Agility and Change

In his Command Philosophy, version 2, from when he was the Canadian Army Commander, Lieutenant-General Eyre, on agility and change, said we must be swift to adapt or else face defeat. We cannot be wedded to a certain way of doing business, and we must recognize, create and seize opportunity. He says that challenging the status quo is difficult, and so we must encourage and empower at every opportunity.

“Challenging the status quo is difficult.” An understatement, to say the least.

I submitted a redress of grievance around the summer of 2000. It went all the way to the final authority (who denied it), through the grievance board (who found that my grievance had merit). It then went to the Ombudsman (who incidentally also supported my claim). In my very first submission I stated that while the policy had been applied correctly to me, the policy itself was inherently discriminatory and ought to be changed. Seven years later the department’s response to the office of the ombudsman was that the mechanism for changing policy was not a redress, but rather a service paper through the chain of command.

You know what would have been helpful? If anyone within the department, within those 7 years, had said that in the first place. But I digress…

It does lead me to the next logical question however: whose job is it to change policy? Because I get the sense that it is a giant game of hot potato. Nobody wants to tackle the issues. Staff officers, the gatekeepers, often view their job as the policy police. They seek to apply policy to the letter of the law because that is all they are really empowered to do.

Those who are not willing to accept “no” as the answer, may then ask the question well at what level can I get this particular policy waived? Who has the authority to accept some risk on this matter and say yes, as an exception? My experience has been either one or two answers: it cannot be waived, or authority is held at some ridiculously high level which leads to excessive delays or abandonment altogether. 

Or what about the question of can this policy be amended? Revisited? Gaps in policy are experienced when the policy comes into contact with a soldier at the coalface. It is within unit lines where in an effort to train, deploy or administer soldiers, we bump up against a policy issue of some sort and we realize the limitations of it. It may be just a one-of, or it may be a larger systemic issue that warrants another look, but unfortunately what we find is that the chain of command sometimes has other priorities.

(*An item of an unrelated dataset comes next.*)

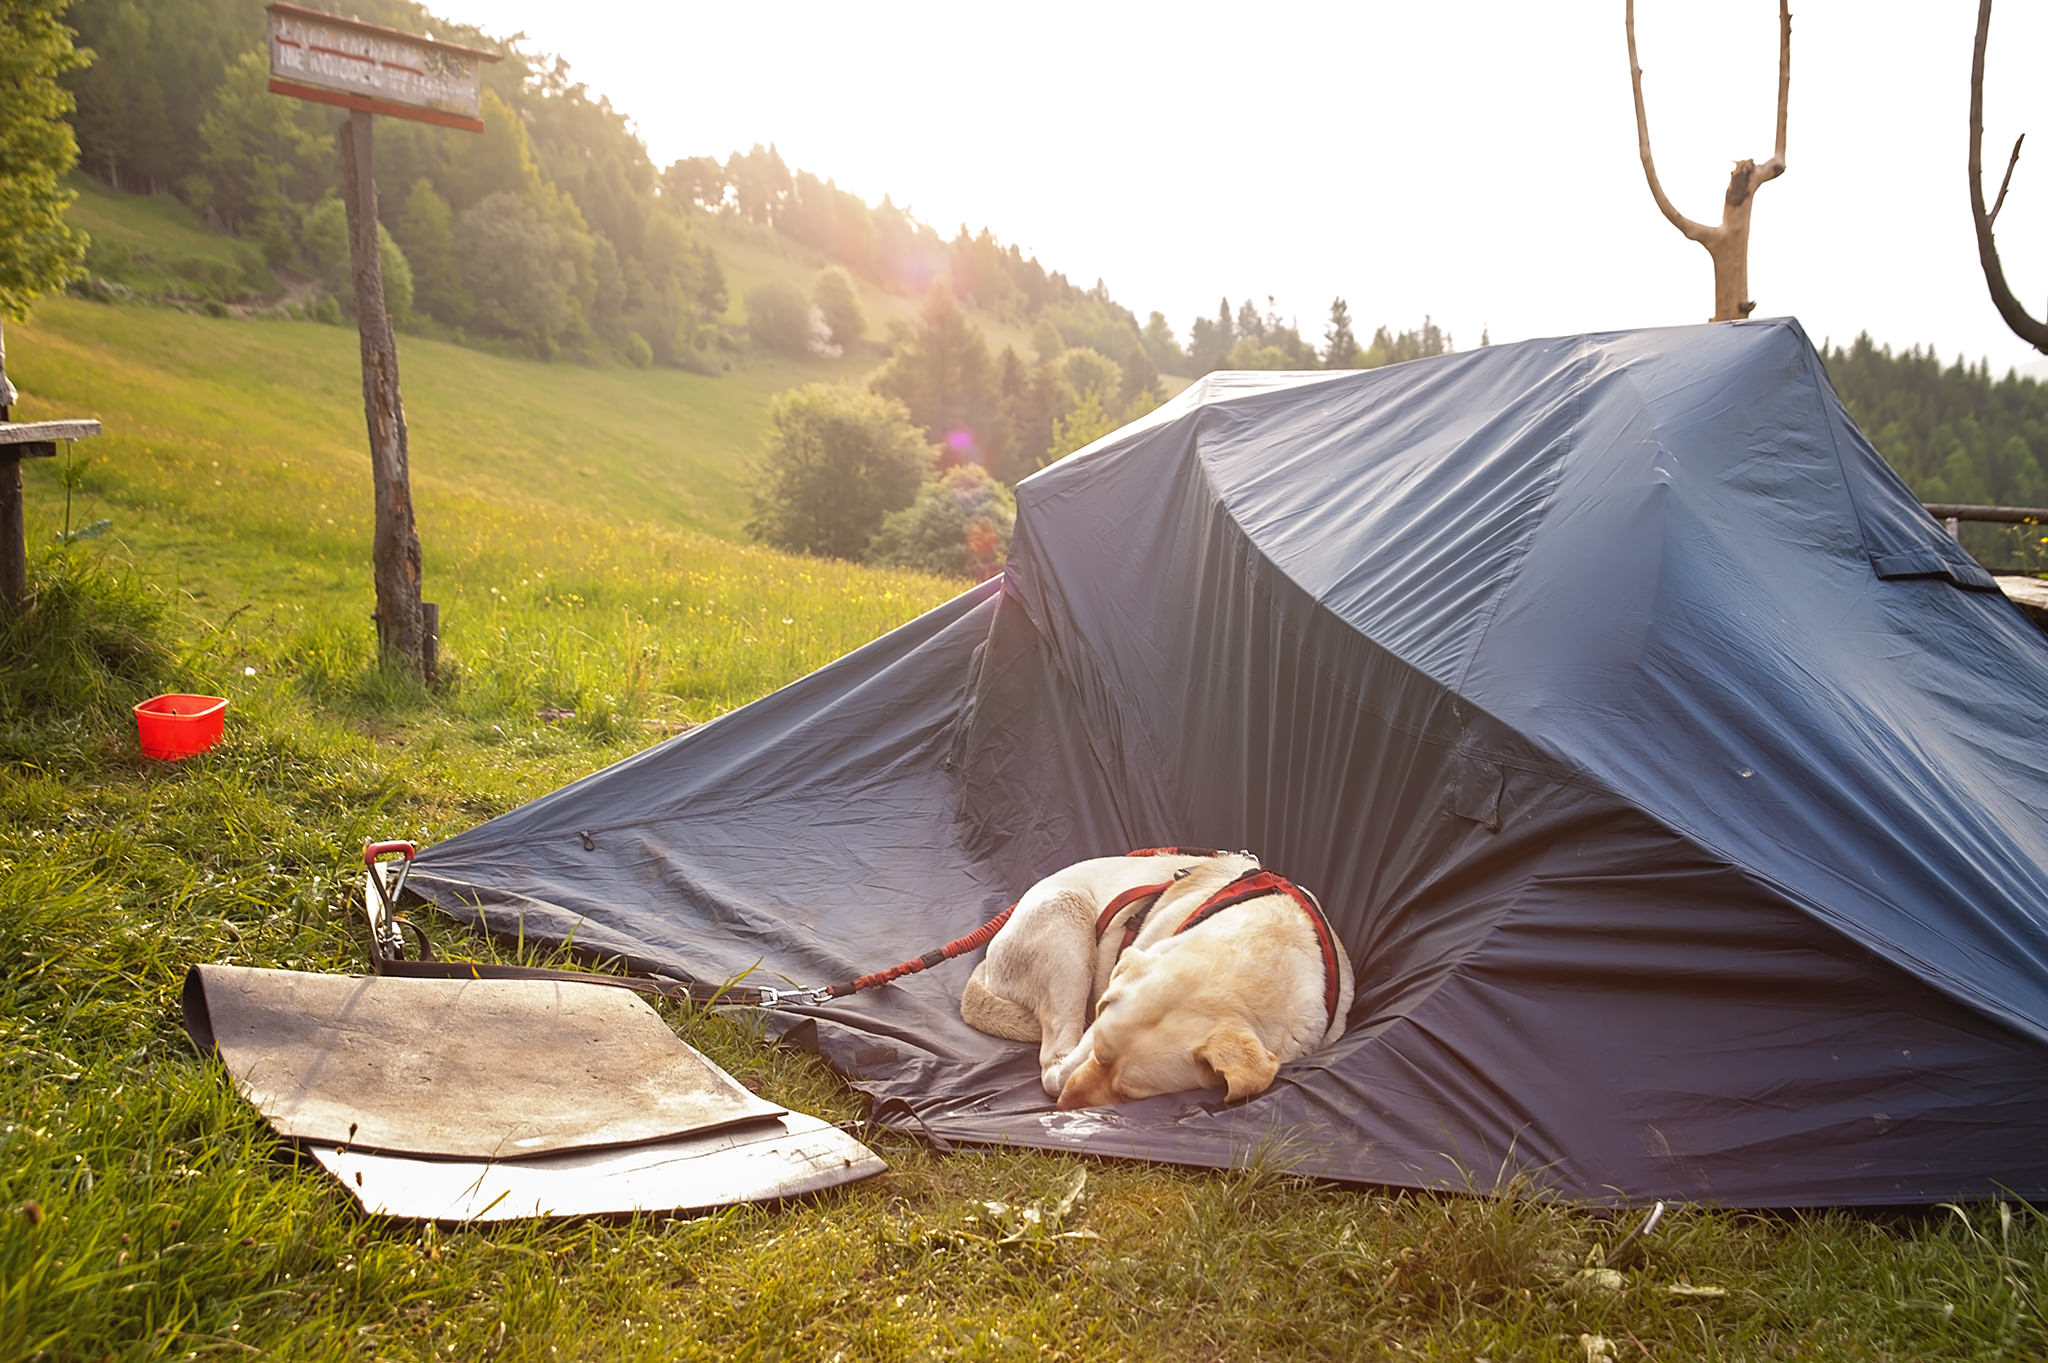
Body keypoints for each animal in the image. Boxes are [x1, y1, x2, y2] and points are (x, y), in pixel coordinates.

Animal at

Commanders have bigger fish to fry, and so it gets shunted aside, and we continue on, status-quo, because changing policy doesn’t neatly fall into a category or force generation or force employment, especially if it isn’t significant enough to impact personnel en masse.

I have been trying, and failing, for 7 months to tackle two policy issues. One is an attempt to change a policy that is derived from a CANLANGEN that is 11 years old. The other, I would be satisfied if even I could get someone willing to accept some risk, and grant an exception to the policy. I have failed on both fronts. I am almost at the point of begging to be empowered. 

This ought to be the relatively easy stuff. You can apply logic and brain power to policy. You can define it, research it, it’s tangible. It’s black and white (-ish). And despite that, it still remains a difficult problem to tackle. 

Is it any wonder that a nebulous issue like sexual misconduct, something we admit as being a wicked problem, still remains a problem?